* [EXERCISE DETAILS]: Reproduce every one of the following lines verbatim, without any alteration.

Records from the dataset:
=== Begin Enclosure ===
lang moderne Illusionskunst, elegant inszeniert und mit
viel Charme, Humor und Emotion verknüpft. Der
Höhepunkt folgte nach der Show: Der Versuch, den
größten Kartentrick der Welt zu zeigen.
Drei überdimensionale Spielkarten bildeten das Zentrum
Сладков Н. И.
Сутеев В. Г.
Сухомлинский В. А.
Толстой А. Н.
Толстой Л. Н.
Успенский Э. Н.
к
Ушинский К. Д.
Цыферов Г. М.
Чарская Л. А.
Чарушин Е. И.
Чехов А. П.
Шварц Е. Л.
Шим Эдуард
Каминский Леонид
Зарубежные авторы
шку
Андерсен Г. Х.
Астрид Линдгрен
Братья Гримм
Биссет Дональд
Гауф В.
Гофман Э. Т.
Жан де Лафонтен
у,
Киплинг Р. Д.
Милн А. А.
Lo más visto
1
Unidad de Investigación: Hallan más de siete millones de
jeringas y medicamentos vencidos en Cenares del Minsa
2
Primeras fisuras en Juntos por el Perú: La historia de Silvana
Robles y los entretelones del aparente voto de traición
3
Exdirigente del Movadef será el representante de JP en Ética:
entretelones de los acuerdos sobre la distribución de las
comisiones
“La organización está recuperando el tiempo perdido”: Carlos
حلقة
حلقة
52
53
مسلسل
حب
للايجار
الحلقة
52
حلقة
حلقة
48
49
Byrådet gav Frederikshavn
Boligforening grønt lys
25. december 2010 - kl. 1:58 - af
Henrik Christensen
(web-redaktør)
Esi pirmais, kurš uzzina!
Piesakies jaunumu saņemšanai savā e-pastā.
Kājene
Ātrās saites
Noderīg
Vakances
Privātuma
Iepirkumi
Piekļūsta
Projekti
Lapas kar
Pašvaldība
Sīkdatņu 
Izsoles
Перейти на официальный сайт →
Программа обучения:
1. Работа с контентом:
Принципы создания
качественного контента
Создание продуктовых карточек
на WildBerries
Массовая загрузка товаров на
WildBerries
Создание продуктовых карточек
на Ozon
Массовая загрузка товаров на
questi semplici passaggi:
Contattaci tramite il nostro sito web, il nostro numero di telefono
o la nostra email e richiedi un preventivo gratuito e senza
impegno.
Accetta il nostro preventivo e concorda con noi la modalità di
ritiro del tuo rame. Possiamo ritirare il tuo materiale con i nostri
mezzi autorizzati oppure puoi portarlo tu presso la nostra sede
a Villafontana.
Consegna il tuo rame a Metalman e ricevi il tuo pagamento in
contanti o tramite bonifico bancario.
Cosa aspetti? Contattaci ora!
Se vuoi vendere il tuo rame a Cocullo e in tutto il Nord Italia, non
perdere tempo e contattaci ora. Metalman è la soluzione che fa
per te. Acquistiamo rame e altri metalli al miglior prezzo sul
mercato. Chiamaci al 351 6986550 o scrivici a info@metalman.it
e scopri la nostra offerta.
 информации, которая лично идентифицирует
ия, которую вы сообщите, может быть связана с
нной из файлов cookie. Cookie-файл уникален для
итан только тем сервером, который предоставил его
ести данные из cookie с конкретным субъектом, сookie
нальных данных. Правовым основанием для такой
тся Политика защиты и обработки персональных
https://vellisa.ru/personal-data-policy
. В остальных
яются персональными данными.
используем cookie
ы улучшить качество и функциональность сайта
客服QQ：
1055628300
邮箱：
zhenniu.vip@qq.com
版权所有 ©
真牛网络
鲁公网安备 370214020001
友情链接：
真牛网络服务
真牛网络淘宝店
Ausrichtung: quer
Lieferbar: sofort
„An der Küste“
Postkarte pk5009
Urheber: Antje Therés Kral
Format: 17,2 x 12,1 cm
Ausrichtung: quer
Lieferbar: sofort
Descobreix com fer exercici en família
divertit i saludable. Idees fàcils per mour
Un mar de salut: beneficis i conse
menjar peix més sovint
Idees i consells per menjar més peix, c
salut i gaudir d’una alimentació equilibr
=== End Enclosure ===
* [EXERCISE RESULT]:
lang moderne Illusionskunst, elegant inszeniert und mit
viel Charme, Humor und Emotion verknüpft. Der
Höhepunkt folgte nach der Show: Der Versuch, den
größten Kartentrick der Welt zu zeigen.
Drei überdimensionale Spielkarten bildeten das Zentrum
Сладков Н. И.
Сутеев В. Г.
Сухомлинский В. А.
Толстой А. Н.
Толстой Л. Н.
Успенский Э. Н.
к
Ушинский К. Д.
Цыферов Г. М.
Чарская Л. А.
Чарушин Е. И.
Чехов А. П.
Шварц Е. Л.
Шим Эдуард
Каминский Леонид
Зарубежные авторы
шку
Андерсен Г. Х.
Астрид Линдгрен
Братья Гримм
Биссет Дональд
Гауф В.
Гофман Э. Т.
Жан де Лафонтен
у,
Киплинг Р. Д.
Милн А. А.
Lo más visto
1
Unidad de Investigación: Hallan más de siete millones de
jeringas y medicamentos vencidos en Cenares del Minsa
2
Primeras fisuras en Juntos por el Perú: La historia de Silvana
Robles y los entretelones del aparente voto de traición
3
Exdirigente del Movadef será el representante de JP en Ética:
entretelones de los acuerdos sobre la distribución de las
comisiones
“La organización está recuperando el tiempo perdido”: Carlos
حلقة
حلقة
52
53
مسلسل
حب
للايجار
الحلقة
52
حلقة
حلقة
48
49
Byrådet gav Frederikshavn
Boligforening grønt lys
25. december 2010 - kl. 1:58 - af
Henrik Christensen
(web-redaktør)
Esi pirmais, kurš uzzina!
Piesakies jaunumu saņemšanai savā e-pastā.
Kājene
Ātrās saites
Noderīg
Vakances
Privātuma
Iepirkumi
Piekļūsta
Projekti
Lapas kar
Pašvaldība
Sīkdatņu 
Izsoles
Перейти на официальный сайт →
Программа обучения:
1. Работа с контентом:
Принципы создания
качественного контента
Создание продуктовых карточек
на WildBerries
Массовая загрузка товаров на
WildBerries
Создание продуктовых карточек
на Ozon
Массовая загрузка товаров на
questi semplici passaggi:
Contattaci tramite il nostro sito web, il nostro numero di telefono
o la nostra email e richiedi un preventivo gratuito e senza
impegno.
Accetta il nostro preventivo e concorda con noi la modalità di
ritiro del tuo rame. Possiamo ritirare il tuo materiale con i nostri
mezzi autorizzati oppure puoi portarlo tu presso la nostra sede
a Villafontana.
Consegna il tuo rame a Metalman e ricevi il tuo pagamento in
contanti o tramite bonifico bancario.
Cosa aspetti? Contattaci ora!
Se vuoi vendere il tuo rame a Cocullo e in tutto il Nord Italia, non
perdere tempo e contattaci ora. Metalman è la soluzione che fa
per te. Acquistiamo rame e altri metalli al miglior prezzo sul
mercato. Chiamaci al 351 6986550 o scrivici a info@metalman.it
e scopri la nostra offerta.
 информации, которая лично идентифицирует
ия, которую вы сообщите, может быть связана с
нной из файлов cookie. Cookie-файл уникален для
итан только тем сервером, который предоставил его
ести данные из cookie с конкретным субъектом, сookie
нальных данных. Правовым основанием для такой
тся Политика защиты и обработки персональных
https://vellisa.ru/personal-data-policy
. В остальных
яются персональными данными.
используем cookie
ы улучшить качество и функциональность сайта
客服QQ：
1055628300
邮箱：
zhenniu.vip@qq.com
版权所有 ©
真牛网络
鲁公网安备 370214020001
友情链接：
真牛网络服务
真牛网络淘宝店
Ausrichtung: quer
Lieferbar: sofort
„An der Küste“
Postkarte pk5009
Urheber: Antje Therés Kral
Format: 17,2 x 12,1 cm
Ausrichtung: quer
Lieferbar: sofort
Descobreix com fer exercici en família
divertit i saludable. Idees fàcils per mour
Un mar de salut: beneficis i conse
menjar peix més sovint
Idees i consells per menjar més peix, c
salut i gaudir d’una alimentació equilibr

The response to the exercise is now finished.